● **Task details**
Please repeat, line for line, the stretch of the items below from the line containing "Office Aktivasyon Sorunu Nasıl Çözülür? Hızlı" through the line containing "1 Ağustos 2026", and nothing else.

● **Information supplied**
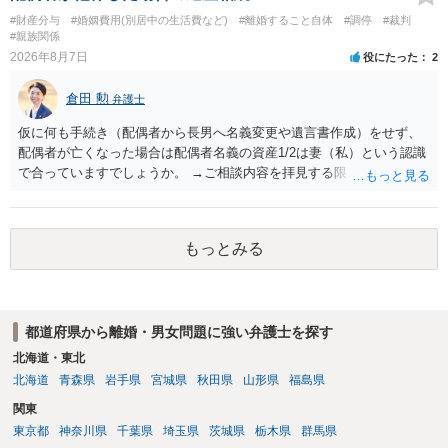
行く事になり、上記のような文言が無くても養育費の見直しは適宜出
#財産分与
#婚姻費用(別居中の生活費など)
#離婚すること自体
#調停
#裁判
来るかと思うのですが違うのでしょうか？との点はそのとおりかと思
#親族関係
います。養育費は事情の変更があった場合に変更するので毎年見直す
2026年8月7日
役にたった
2
ことはあまりないです。ご参考にしてください。
倉田 勲
弁護士
仮に何も手続き（配偶者から長男へ名義変更や遺言書作成）をせず、
配偶者が亡くなった場合は配偶者名義の資産1/2は妻（私）という認識
で合っていますでしょうか。 →ご相談内容を拝見する限りでは、その
認識で合ってはいます。 なお、逆に１/２しか権利がないため、自宅を
完全に所有する場合は、他の相続人に対して自宅の評価額の１/２の代
償金の支払いが必要になります。
もっとみる
都道府県から離婚・男女問題に強い弁護士を探す
北海道・東北
北海道
青森県
岩手県
宮城県
秋田県
山形県
福島県
関東
東京都
神奈川県
千葉県
埼玉県
茨城県
栃木県
群馬県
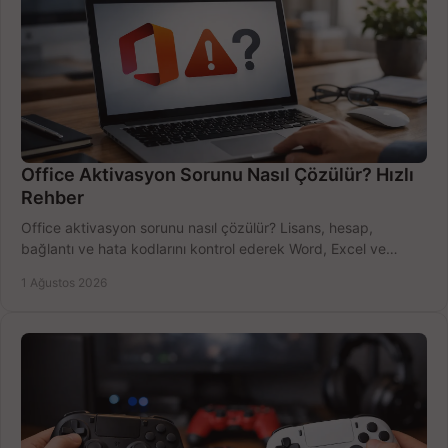
Office Aktivasyon Sorunu Nasıl Çözülür? Hızlı
Rehber
Office aktivasyon sorunu nasıl çözülür? Lisans, hesap,
bağlantı ve hata kodlarını kontrol ederek Word, Excel ve
Outlook'u güvenle hemen etkinleştirin.
1 Ağustos 2026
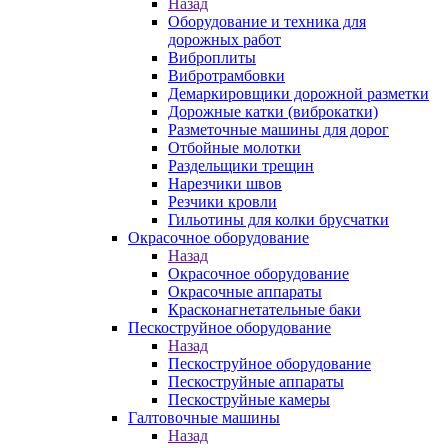
Назад
Оборудование и техника для
дорожных работ
Виброплиты
Вибротрамбовки
Демаркировщики дорожной разметки
Дорожные катки (виброкатки)
Разметочные машины для дорог
Отбойные молотки
Раздельщики трещин
Нарезчики швов
Резчики кровли
Гильотины для колки брусчатки
Окрасочное оборудование
Назад
Окрасочное оборудование
Окрасочные аппараты
Красконагнетательные баки
Пескоструйное оборудование
Назад
Пескоструйное оборудование
Пескоструйные аппараты
Пескоструйные камеры
Галтовочные машины
Назад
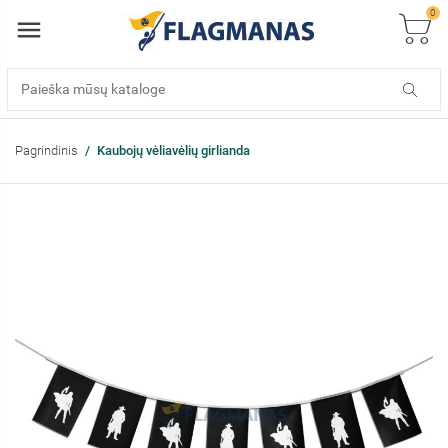
0
Pagrindinis
Kaubojų vėliavėlių girlianda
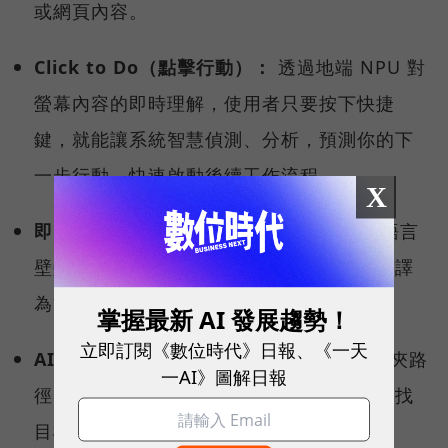
或網頁內容。
Click to Do（點擊行動）：
透過地端 NPU 對
螢幕內容的即時理解，使用者只要按下快捷
鍵，就能讓系統智慧偵測、分析，預測你的下
一步行動，快速啟動後續工作流程。
X
即時字幕翻譯（Live Captions）：
打破語言
壁壘，跨國視訊會議時，即時將多國語言翻譯
為繁體中文。
掌握最新 AI 發展趨勢！
立即訂閱《數位時代》日報、《一天
AI 智慧搜尋：
不需要精確記住檔名或資料夾路
一AI》圖解日報
徑，用自然語言就能從茫茫資料海中精準查找
目標檔案。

● **Worked solution**
Office Aktivasyon Sorunu Nasıl Çözülür? Hızlı
Rehber
Office aktivasyon sorunu nasıl çözülür? Lisans, hesap,
bağlantı ve hata kodlarını kontrol ederek Word, Excel ve
Outlook'u güvenle hemen etkinleştirin.
1 Ağustos 2026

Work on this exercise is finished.